OpenAI and the Confusing Hypothetical
October 20, 2025
This essay is the work of a dumb dinobaby. No smart software required.
SAMA or Sam AI-Man Altman is probably going to ignore the Economist’s article “What If OpenAI Went Belly-Up?” I love what-if articles. These confections are hot buttons for consultants to push to get well-paid executives with impostor syndrome to sign up for a big project. Push the button and ka-ching. The cash register tallies another win for a blue chip.
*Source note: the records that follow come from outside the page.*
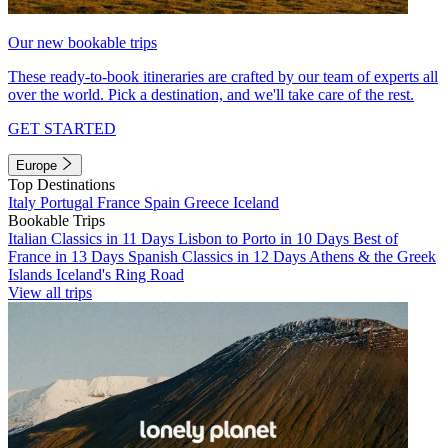
Our new bookable trips
These ready-to-book itineraries are crafted by our team of experts all
over the world. Pick a destination, and we'll take care of the rest.
GET STARTED
Europe
Top Destinations
Italy
Portugal
France
Spain
Greece
Iceland
Bookable Trips
Italian Classics in 11 Days
Lisbon to Porto in 10 Days
Best of
France in 13 Days
Spanish Classics in 12 Days
Athens & the Greek
Islands
Iceland's Ring Road
View all trips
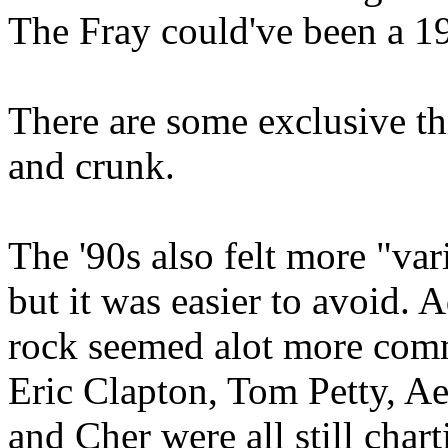
The Fray could've been a 
There are some exclusive th
and crunk.
The '90s also felt more "var
but it was easier to avoid. 
rock seemed alot more commo
Eric Clapton, Tom Petty, A
and Cher were all still char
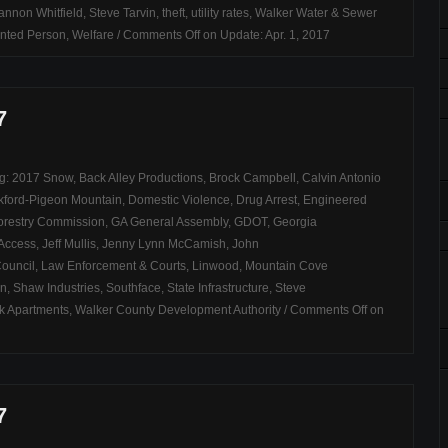
annon Whitfield
,
Steve Tarvin
,
theft
,
utility rates
,
Walker Water & Sewer
nted Person
,
Welfare
/
Comments Off
on Update: Apr. 1, 2017
7
ag:
2017 Snow
,
Back Alley Productions
,
Brock Campbell
,
Calvin Antonio
kford-Pigeon Mountain
,
Domestic Violence
,
Drug Arrest
,
Engineered
orestry Commission
,
GA General Assembly
,
GDOT
,
Georgia
 Access
,
Jeff Mullis
,
Jenny Lynn McCamish
,
John
Council
,
Law Enforcement & Courts
,
Linwood
,
Mountain Cove
on
,
Shaw Industries
,
Southface
,
State Infrastructure
,
Steve
k Apartments
,
Walker County Development Authority
/
Comments Off
on
7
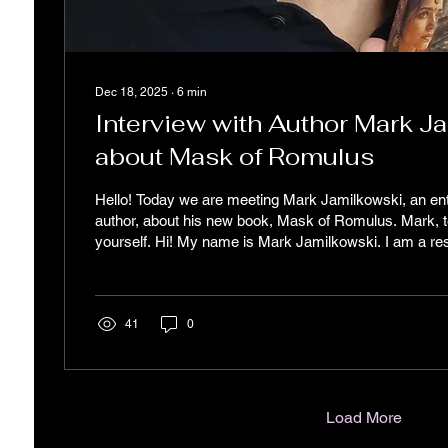
Dec 18, 2025
∙
6
min
Interview with Author Mark J
about Mask of Romulus
Hello! Today we are meeting Mark Jamilkowski, an en
author, about his new book, Mask of Romulus. Mark, tel
yourself. Hi! My name is Mark Jamilkowski. I am a re
City, a father and husband, with personal passions th
my literary style, including music, photography, cooki
strategy. I am also a co-founder of a healthcare focuse
founder of a healthcare start-up and being an author ar
41
0
Load More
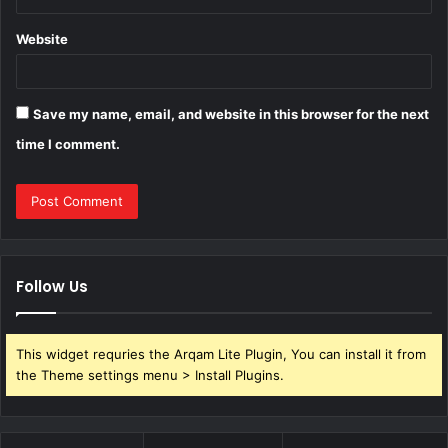
Website
Save my name, email, and website in this browser for the next
time I comment.
Follow Us
This widget requries the Arqam Lite Plugin, You can install it from
the Theme settings menu > Install Plugins.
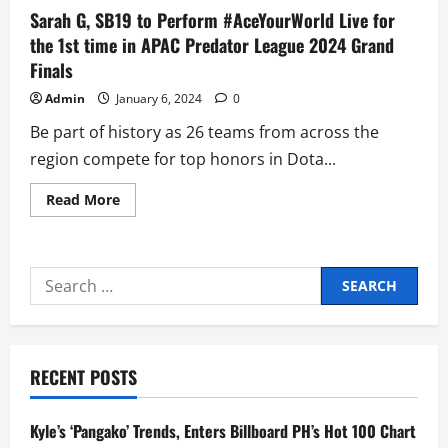
Sarah G, SB19 to Perform #AceYourWorld Live for
the 1st time in APAC Predator League 2024 Grand
Finals
Admin
January 6, 2024
0
Be part of history as 26 teams from across the
region compete for top honors in Dota...
Read
Read More
more
about
Sarah
G,
SB19
Search
to
Perform
for:
#AceYourWorld
Live
for
the
1st
RECENT POSTS
time
in
APAC
Predator
Kyle’s ‘Pangako’ Trends, Enters Billboard PH’s Hot 100 Chart
League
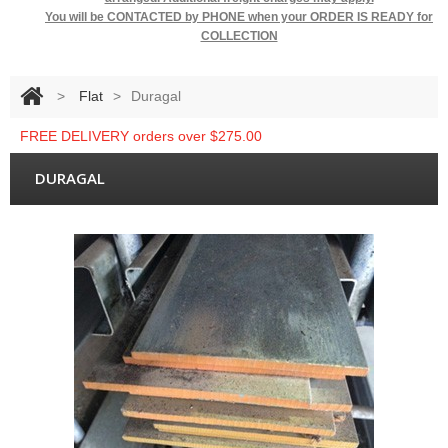
You will be
CONTACTED by PHONE when your ORDER IS READY for
COLLECTION
>
Flat
>
Duragal
FREE DELIVERY orders over $275.00
DURAGAL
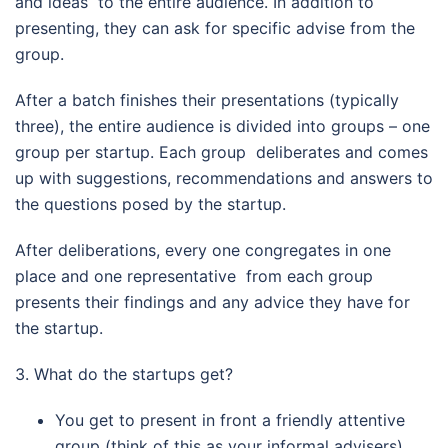
and ideas to the entire audience. In addition to
presenting, they can ask for specific advise from the
group.
After a batch finishes their presentations (typically
three), the entire audience is divided into groups – one
group per startup. Each group deliberates and comes
up with suggestions, recommendations and answers to
the questions posed by the startup.
After deliberations, every one congregates in one
place and one representative from each group
presents their findings and any advice they have for
the startup.
3. What do the startups get?
You get to present in front a friendly attentive
group (think of this as your informal advisers)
Will Sam AI-Man respond to the cited article? He could fiddle the algorithms for ChatGPT to return links to AI slop. The result would be either [a] an improvement in Economist what-if articles or a drop off in their ingenuity. The Economist is not a consulting firm, but it seems as if some of its professionals want to be blue chippers.
A young would-be magician struggles to master a card trick. He is worried that he will fail. Thanks, Venice.ai. Good enough.
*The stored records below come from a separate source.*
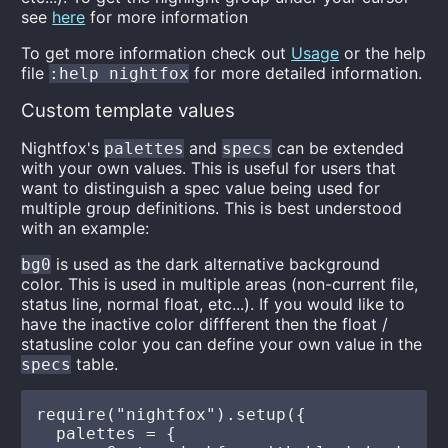
see
here
for more information
To get more information check out
Usage
or the help
file
for more detailed information.
:help nightfox
Custom template values
Nightfox's
and
can be extended
palettes
specs
with your own values. This is useful for users that
want to distinguish a spec value being used for
multiple group definitions. This is best understood
with an example:
is used as the dark alternative background
bg0
color. This is used in multiple areas (non-current file,
status line, normal float, etc...). If you would like to
have the inactive color diffferent then the float /
statusline color you can define your own value in the
table.
specs
require("nightfox").setup({

  palettes = {
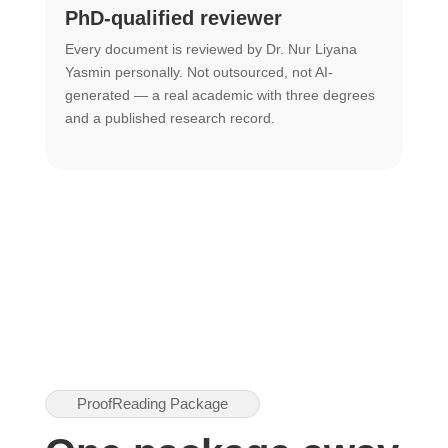
PhD-qualified reviewer
u
Every document is reviewed by Dr. Nur Liyana
F
Yasmin personally. Not outsourced, not AI-
r
generated — a real academic with three degrees
U
and a published research record.
h
ProofReading Package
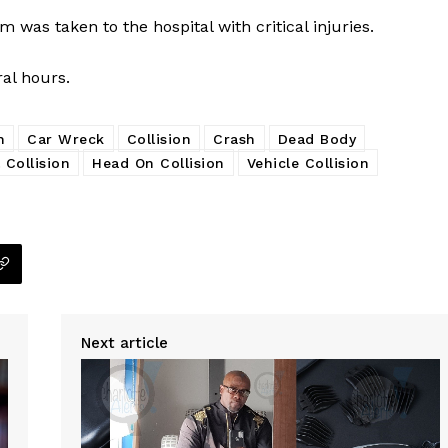
m was taken to the hospital with critical injuries.
ral hours.
h
Car Wreck
Collision
Crash
Dead Body
 Collision
Head On Collision
Vehicle Collision
Next article
Company
NEWS
VIDEO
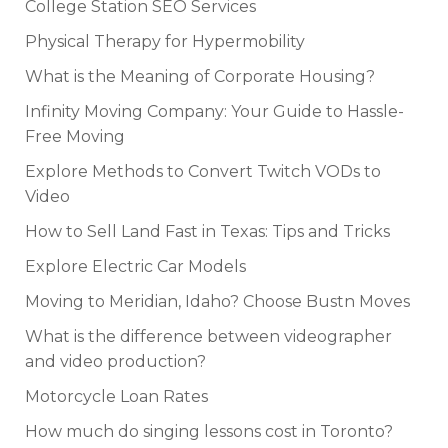
College Station SEO Services
Physical Therapy for Hypermobility
What is the Meaning of Corporate Housing?
Infinity Moving Company: Your Guide to Hassle-
Free Moving
Explore Methods to Convert Twitch VODs to
Video
How to Sell Land Fast in Texas: Tips and Tricks
Explore Electric Car Models
Moving to Meridian, Idaho? Choose Bustn Moves
What is the difference between videographer
and video production?
Motorcycle Loan Rates
How much do singing lessons cost in Toronto?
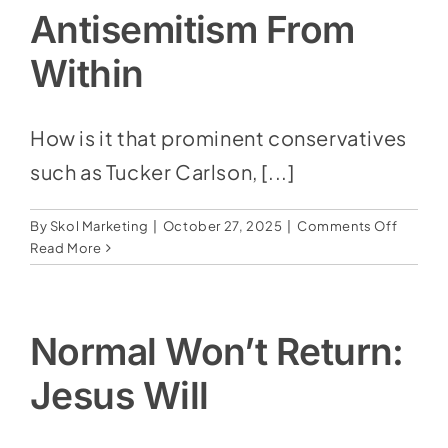
Devil
Antisemitism From
Within
How is it that prominent conservatives
such as Tucker Carlson, [...]
on
By
Skol Marketing
|
October 27, 2025
|
Comments Off
Antisem
Read More
From
Within
Normal Won’t Return:
Jesus Will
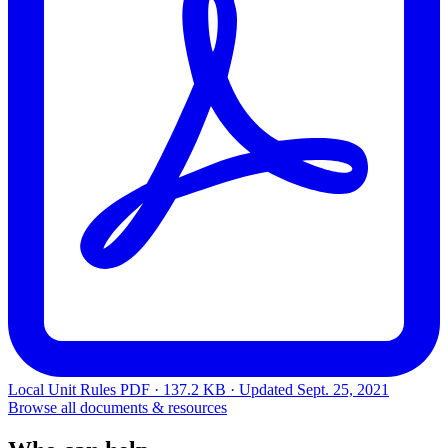
Local Unit Rules
PDF · 137.2 KB · Updated
Sept. 25, 2021
Browse all documents & resources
What does the write up hypothesize? The obvious point is that OpenAI is essentially a scam. When it self destructs, it will do immediate damage to about 150 managers of their own and other people’s money. No new BMW for a favorite grand child. Shame at the country club when a really terrible golfer who owns an asphalt paving company says, “I heard you took a hit with that OpenAI investment. What’s going on?”
Bad.
SAMA has been doing what look like circular deals. The write up is not so much hypothetical consultant talk as it is a listing of money moving among fellow travelers like riders on wooden horses on a merry-go-round at the county fair. The Economist article states:
The ubiquity of Mr Altman and his startup, plus its convoluted links to other AI firms, is raising eyebrows. An awful lot seems to hinge on a firm forecast to lose $10bn this year on revenues of little more than that amount. D.A. Davidson, a broker, calls OpenAI “the biggest case yet of Silicon Valley’s vaunted ‘fake it ’till you make it’ ethos”.
Is Sam AI-Man a variant of Elizabeth Holmes or is he more like the dynamic duo, Sergey Brin and Larry Page? Google did not warrant this type of analysis six or seven years into its march to monopolistic behavior:
Four of OpenAI’s six big deal announcements this year were followed by a total combined net gain of $1.7trn among the 49 big companies in Bloomberg’s broad AI index plus Intel, Samsung and SoftBank (whose fate is also tied to the technology). However, the gains for most concealed losses for some—to the tune of $435bn in gross terms if you add them all up.
Frankly I am not sure about the connection the Economist expects me to make. Instead of Eureka! I offer, “What?”
Several observations:
- The word “scam” does not appear in this hypothetical. Should it? It is a bit harsh.
- Circular deals seem to be okay even if the amount of “value” exchanged seems to be similar to projections about asteroid mining.
- Has OpenAI’s ability to hoover cash affected funding of other economic investments. I used to hear about manufacturing in the US. What we seem to be manufacturing is deals with big numbers.
Net net: This hypothetical raises no new questions. The “fake it to you make it” approach seems to be part of the plumbing as we march toward 2026. Oh, too bad about those MBA-types who analyzed the payoff from Sam AI-Man’s story telling.